Photo: Julie Zeveloff/Business Insider
I usually dread spending time in airport terminals. Drab decor, lousy food, mounted TVs playing CNN on a loop — the sooner I can board my flight, the better.So I was totally unprepared for the makeover at LaGuardia Airport’s Delta terminal (Terminal D), which I finally got to check out this weekend before a flight to Florida.
In short, the place has been given a hipster makeover. Instead of McDonald’s, there was a counter selling high-end Pat La Frieda hamburgers. The stores were filled with products from clothing brand Brooklyn Industries and kitchen retailer Fishs Eddy. And instead of old-school televisions, there were dozens of seats equipped with iPads, all free to use.
While Delta has benefitted from the overhaul, OTG Management, the concession company that runs the terminal’s restaurants, paid for the $15 million renovation, The Wall Street Journal reported when the terminal reopened in August.
While the restaurants and updated technology were nice perks, what really struck me was the change to the retail experience. There were two boutiques selling trendy accessories for men and women from brands that are more commonly found in SoHo and on Williamsburg’s Bedford Ave. than in an airport.
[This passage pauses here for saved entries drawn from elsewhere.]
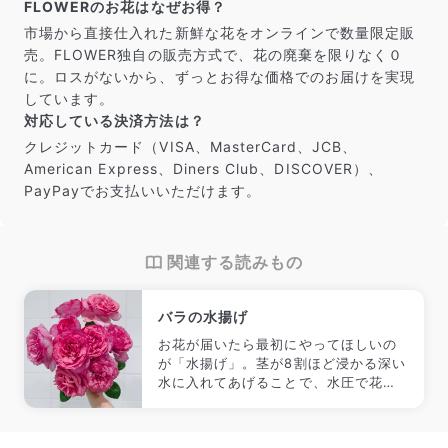
FLOWERのお花はなぜお得？
市場から直接仕入れた新鮮な花をオンラインで数量限定販
売。FLOWER独自の販売方式で、花の廃棄を限りなく０
に。ロスがないから、ずっとお得な価格でのお届けを実現
しています。
対応している決済方法は？
クレジットカード（VISA、MasterCard、JCB、
American Express、Diners Club、DISCOVER）、
PayPayでお支払いいただけます。
関連する読みもの
バラの水揚げ
お花が届いたら最初にやってほしいの
が「水揚げ」。茎が8割ほど浸かる深い
水に入れてあげることで、水圧で花に
水が届きやすくなります。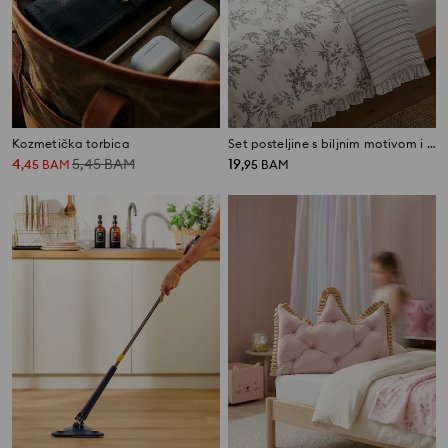
Kozmetička torbica
Set posteljine s biljnim motivom i volanima
4
5,45
BAM
19
,
45
BAM
,
95
BAM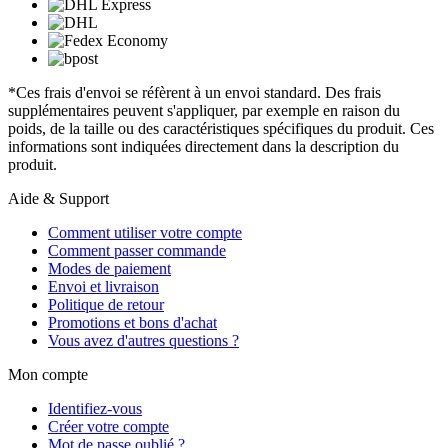
*Ces frais d'envoi se réfèrent à un envoi standard. Des frais
supplémentaires peuvent s'appliquer, par exemple en raison du
poids, de la taille ou des caractéristiques spécifiques du produit. Ces
informations sont indiquées directement dans la description du
produit.
Aide & Support
Comment utiliser votre compte
Comment passer commande
Modes de paiement
Envoi et livraison
Politique de retour
Promotions et bons d'achat
Vous avez d'autres questions ?
Mon compte
Identifiez-vous
Créer votre compte
Mot de passe oublié ?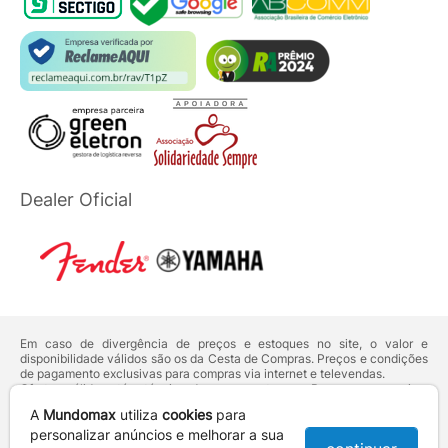
Dealer Oficial
Em caso de divergência de preços e estoques no site, o valor e
disponibilidade válidos são os da Cesta de Compras. Preços e condições
de pagamento exclusivas para compras via internet e televendas.
Ofertas válidas até o término de nossos estoques. Para compras acima
de 5 unidades do mesmo produto, entre em contato com o nosso canal
A
Mundomax
utiliza
cookies
para
de
Venda Corporativa
.
Os preços apresentados no site prevalecem sobre outros anunciados em
personalizar anúncios e melhorar a sua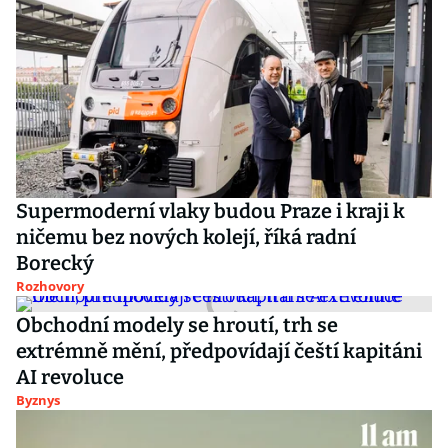
Supermoderní vlaky budou Praze i kraji k
ničemu bez nových kolejí, říká radní
Borecký
Rozhovory
Obchodní modely se hroutí, trh se
extrémně mění, předpovídají čeští kapitáni
AI revoluce
Byznys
And tons of items were plastered with the name “Brooklyn.”
There's no standard airport Starbucks at LaGuardia's new Terminal D. Instead there's the World Bean coffee bar, which even got props from food blog Serious Eats.
It's right next door to a counter that serves Pat La Frieda burgers. He's the same meat supplier who sells to places like Minetta Tavern and Del Posto.
The hipster retail extravaganza is right across the way. These leather handbags are by Piero Guidi, who has a boutique in SoHo. They retail for $300 and up.
There are lots of other stylish accessories for women, like chunky jewelry that looks like it came from a Brooklyn craft bazaar.
There's a massive display from Brooklyn Industries, the Williamsburg-based retailer that now has more than a dozen stores throughout NYC.
Fishs Eddy, a Flatiron-based dish and kitchenware store known for its kitschy designs, was well represented.